Tutorial: Layers

Provision environments, manage resources, and keep startup concerns out of workflow code.

Layers are for construction time, not business logic time.

Use a layer when you need to:

  • build an environment from other services or config
  • fail during provisioning before the workflow starts
  • own resources that must be cleaned up exactly once
  • compose several independent startup steps in parallel

1. The Workflow Still Targets An Environment

open System
open System.Threading
open System.Threading.Tasks
open FsFlow

type IOrders =
    abstract Save : string -> Task<unit>

type IClock =
    abstract UtcNow : unit -> DateTimeOffset

type AppEnv =
    { Orders: IOrders
      Clock: IClock }

let saveOrder (orderId: string) : Flow<AppEnv, string, unit> =
    flow {
        let! env = Flow.env
        do! env.Orders.Save orderId
        let now = env.Clock.UtcNow()
        printfn "[%O] saved %s" now orderId
    }

The workflow still depends on AppEnv. Layers only change how AppEnv gets built.

2. Build Small Layers

let ordersLayer : Layer<unit, string, IOrders> =
    Layer.succeed
        { new IOrders with
            member _.Save orderId =
                task {
                    // Imagine the real dependency here: open connection, transaction, etc.
                    printfn "persisting %s" orderId
                } }

let clockLayer : Layer<unit, string, IClock> =
    Layer.succeed
        { new IClock with
            member _.UtcNow() = DateTimeOffset.UtcNow }

3. Merge Them Into An App Layer

let appLayer : Layer<unit, string, AppEnv> =
    layer {
        let! orders = ordersLayer
        and! clock = clockLayer

        return
            { Orders = orders
              Clock = clock }
    }

Use plain let! when one provisioning step depends on another. Use sibling and! when the steps are independent.

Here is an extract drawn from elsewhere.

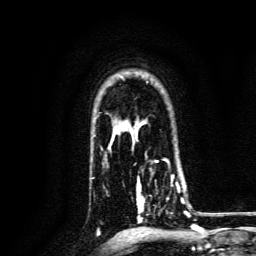
Breast MRI, one axial slice. Slice 103 of 134 in the series (ordered by position). Cropped to one breast. Dynamic contrast-enhanced series, time point 2 of 6 at this slice position (early post-contrast). 3 T. TE 4.7 ms, TR 9 ms. 1.2 mm slice thickness. 256 × 256 image matrix, field of view 170 × 170 mm. Female patient.
Annotated regions visible in this slice (semi-automatic segmentation, software-assisted and operator-edited):
- enhancing-tissue mask used for the functional tumour volume (all voxels passing the contrast-enhancement thresholds inside the analysis volume; usually the tumour): bounding box [x1, y1, x2, y2] px = [136, 170, 188, 223]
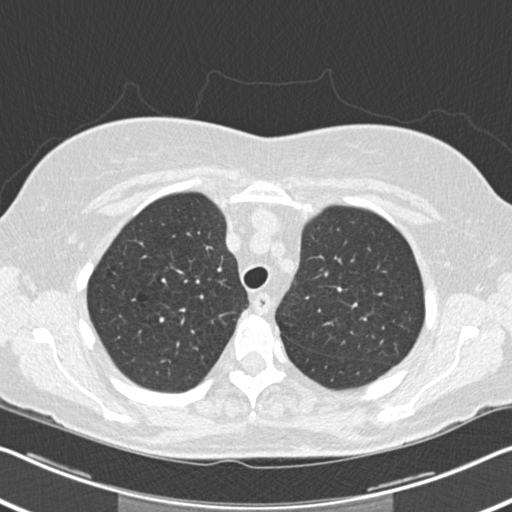
Chest CT (low-dose screening protocol), one axial image. Second screening round (one year after baseline). Lung window (W 1500 / L -600 HU). 2 mm slice thickness. Slice 49 of 202 in the series. Female participant, aged 60 years at enrolment. Current smoker at enrolment.
Lesion marked by an expert reader, bounding box <387,304,424,343> (left, top, right, bottom; pixels). The screening reader recorded 6 non-calcified nodules or masses ≥4 mm on this exam (right upper lobe, right middle lobe, right lower lobe, right lower lobe, left lower lobe, lingula); which of them this box marks is not recorded. Official screen result: positive, change unspecified: nodule(s) >= 4 mm or enlarging nodule(s), mass(es), or other non-specific abnormalities suspicious for lung cancer. Participant outcome: lung cancer diagnosed 495 days after this screen — non-small cell carcinoma, left upper lobe, poorly differentiated (G3), stage IB (AJCC 6th edition), 7 mm at pathology.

4. Provision Failure Happens Before Business Logic

let failingOrdersLayer : Layer<unit, string, IOrders> =
    Layer.fromTask (fun _ _ ->
        task {
            return Exit.Failure (Cause.Fail "database connection string missing")
        })

If provisioning fails, Flow.provide never runs the downstream business workflow. That separation is one of the main reasons to use layers.

5. Resource Ownership

type FakeConnection() =
    interface IAsyncDisposable with
        member _.DisposeAsync() =
            ValueTask(Task.CompletedTask)

let connectionLayer : Layer<unit, string, FakeConnection> =
    Layer.acquireRelease
        (Layer.succeed (new FakeConnection()))
        (fun connection _ct -> connection.DisposeAsync().AsTask())

This is another main reason to use layers: acquired resources belong to the provisioning scope and are released when the provided workflow completes, fails, or is interrupted.

6. Run Through Flow.provide

let run () = task {
    let! exit =
        saveOrder "A-100"
        |> Flow.provide appLayer
        |> fun flow -> flow.ToTask(())

    match exit with
    | Exit.Success () -> printfn "done"
    | Exit.Failure cause -> printfn "failed: %A" cause
}

The call site stays small:

  • construct or choose the layer
  • provide it once
  • run the workflow

That is much cleaner than manually opening and closing startup resources around every feature entry point.